* [EXERCISE GOAL]: Reproduce the data exactly.

====== DATA EXCERPTS

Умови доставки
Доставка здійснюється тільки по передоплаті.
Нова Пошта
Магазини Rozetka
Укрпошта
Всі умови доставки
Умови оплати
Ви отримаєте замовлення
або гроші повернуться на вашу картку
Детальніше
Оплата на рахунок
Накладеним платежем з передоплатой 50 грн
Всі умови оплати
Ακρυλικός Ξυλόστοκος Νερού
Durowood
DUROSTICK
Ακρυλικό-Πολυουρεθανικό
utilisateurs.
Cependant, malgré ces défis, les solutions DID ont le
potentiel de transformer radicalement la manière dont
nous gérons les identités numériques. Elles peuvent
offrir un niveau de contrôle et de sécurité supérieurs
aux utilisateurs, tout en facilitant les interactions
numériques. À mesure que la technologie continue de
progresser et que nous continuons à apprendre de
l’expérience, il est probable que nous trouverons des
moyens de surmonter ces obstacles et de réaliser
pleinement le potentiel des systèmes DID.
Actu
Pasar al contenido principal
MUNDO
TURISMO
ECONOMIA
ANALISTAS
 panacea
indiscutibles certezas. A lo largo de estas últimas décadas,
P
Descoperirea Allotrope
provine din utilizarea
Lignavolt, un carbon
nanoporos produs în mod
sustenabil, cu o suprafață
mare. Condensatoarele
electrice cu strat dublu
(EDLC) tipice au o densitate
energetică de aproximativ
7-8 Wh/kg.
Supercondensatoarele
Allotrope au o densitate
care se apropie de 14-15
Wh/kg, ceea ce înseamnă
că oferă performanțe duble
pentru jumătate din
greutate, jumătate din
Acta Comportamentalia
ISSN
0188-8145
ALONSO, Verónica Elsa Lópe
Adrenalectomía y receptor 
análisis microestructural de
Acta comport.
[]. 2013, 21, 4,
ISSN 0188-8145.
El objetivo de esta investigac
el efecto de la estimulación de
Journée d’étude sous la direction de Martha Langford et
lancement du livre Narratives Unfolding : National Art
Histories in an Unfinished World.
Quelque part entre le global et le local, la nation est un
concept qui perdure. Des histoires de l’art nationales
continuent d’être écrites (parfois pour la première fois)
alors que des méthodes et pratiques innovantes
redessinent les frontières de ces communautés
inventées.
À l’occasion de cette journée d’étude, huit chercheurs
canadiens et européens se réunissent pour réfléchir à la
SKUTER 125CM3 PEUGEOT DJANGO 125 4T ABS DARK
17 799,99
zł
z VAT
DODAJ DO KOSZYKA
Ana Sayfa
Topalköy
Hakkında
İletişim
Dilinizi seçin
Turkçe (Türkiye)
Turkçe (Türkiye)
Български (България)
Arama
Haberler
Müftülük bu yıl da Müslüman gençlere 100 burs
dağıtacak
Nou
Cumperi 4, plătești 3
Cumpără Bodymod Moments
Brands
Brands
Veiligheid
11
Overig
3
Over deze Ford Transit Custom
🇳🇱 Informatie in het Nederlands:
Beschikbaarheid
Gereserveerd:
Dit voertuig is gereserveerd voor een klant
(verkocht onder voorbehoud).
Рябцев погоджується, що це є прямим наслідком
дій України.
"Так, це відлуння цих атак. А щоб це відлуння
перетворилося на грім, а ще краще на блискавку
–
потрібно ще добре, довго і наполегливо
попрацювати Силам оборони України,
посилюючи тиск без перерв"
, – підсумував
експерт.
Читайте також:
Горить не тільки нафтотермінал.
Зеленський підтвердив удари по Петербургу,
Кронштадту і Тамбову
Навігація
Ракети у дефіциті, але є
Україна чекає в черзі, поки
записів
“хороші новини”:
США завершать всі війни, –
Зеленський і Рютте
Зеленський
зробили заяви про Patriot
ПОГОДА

============

* [RESPONSE TO THIS EXERCISE]:
Умови доставки
Доставка здійснюється тільки по передоплаті.
Нова Пошта
Магазини Rozetka
Укрпошта
Всі умови доставки
Умови оплати
Ви отримаєте замовлення
або гроші повернуться на вашу картку
Детальніше
Оплата на рахунок
Накладеним платежем з передоплатой 50 грн
Всі умови оплати
Ακρυλικός Ξυλόστοκος Νερού
Durowood
DUROSTICK
Ακρυλικό-Πολυουρεθανικό
utilisateurs.
Cependant, malgré ces défis, les solutions DID ont le
potentiel de transformer radicalement la manière dont
nous gérons les identités numériques. Elles peuvent
offrir un niveau de contrôle et de sécurité supérieurs
aux utilisateurs, tout en facilitant les interactions
numériques. À mesure que la technologie continue de
progresser et que nous continuons à apprendre de
l’expérience, il est probable que nous trouverons des
moyens de surmonter ces obstacles et de réaliser
pleinement le potentiel des systèmes DID.
Actu
Pasar al contenido principal
MUNDO
TURISMO
ECONOMIA
ANALISTAS
 panacea
indiscutibles certezas. A lo largo de estas últimas décadas,
P
Descoperirea Allotrope
provine din utilizarea
Lignavolt, un carbon
nanoporos produs în mod
sustenabil, cu o suprafață
mare. Condensatoarele
electrice cu strat dublu
(EDLC) tipice au o densitate
energetică de aproximativ
7-8 Wh/kg.
Supercondensatoarele
Allotrope au o densitate
care se apropie de 14-15
Wh/kg, ceea ce înseamnă
că oferă performanțe duble
pentru jumătate din
greutate, jumătate din
Acta Comportamentalia
ISSN
0188-8145
ALONSO, Verónica Elsa Lópe
Adrenalectomía y receptor 
análisis microestructural de
Acta comport.
[]. 2013, 21, 4,
ISSN 0188-8145.
El objetivo de esta investigac
el efecto de la estimulación de
Journée d’étude sous la direction de Martha Langford et
lancement du livre Narratives Unfolding : National Art
Histories in an Unfinished World.
Quelque part entre le global et le local, la nation est un
concept qui perdure. Des histoires de l’art nationales
continuent d’être écrites (parfois pour la première fois)
alors que des méthodes et pratiques innovantes
redessinent les frontières de ces communautés
inventées.
À l’occasion de cette journée d’étude, huit chercheurs
canadiens et européens se réunissent pour réfléchir à la
SKUTER 125CM3 PEUGEOT DJANGO 125 4T ABS DARK
17 799,99
zł
z VAT
DODAJ DO KOSZYKA
Ana Sayfa
Topalköy
Hakkında
İletişim
Dilinizi seçin
Turkçe (Türkiye)
Turkçe (Türkiye)
Български (България)
Arama
Haberler
Müftülük bu yıl da Müslüman gençlere 100 burs
dağıtacak
Nou
Cumperi 4, plătești 3
Cumpără Bodymod Moments
Brands
Brands
Veiligheid
11
Overig
3
Over deze Ford Transit Custom
🇳🇱 Informatie in het Nederlands:
Beschikbaarheid
Gereserveerd:
Dit voertuig is gereserveerd voor een klant
(verkocht onder voorbehoud).
Рябцев погоджується, що це є прямим наслідком
дій України.
"Так, це відлуння цих атак. А щоб це відлуння
перетворилося на грім, а ще краще на блискавку
–
потрібно ще добре, довго і наполегливо
попрацювати Силам оборони України,
посилюючи тиск без перерв"
, – підсумував
експерт.
Читайте також:
Горить не тільки нафтотермінал.
Зеленський підтвердив удари по Петербургу,
Кронштадту і Тамбову
Навігація
Ракети у дефіциті, але є
Україна чекає в черзі, поки
записів
“хороші новини”:
США завершать всі війни, –
Зеленський і Рютте
Зеленський
зробили заяви про Patriot
ПОГОДА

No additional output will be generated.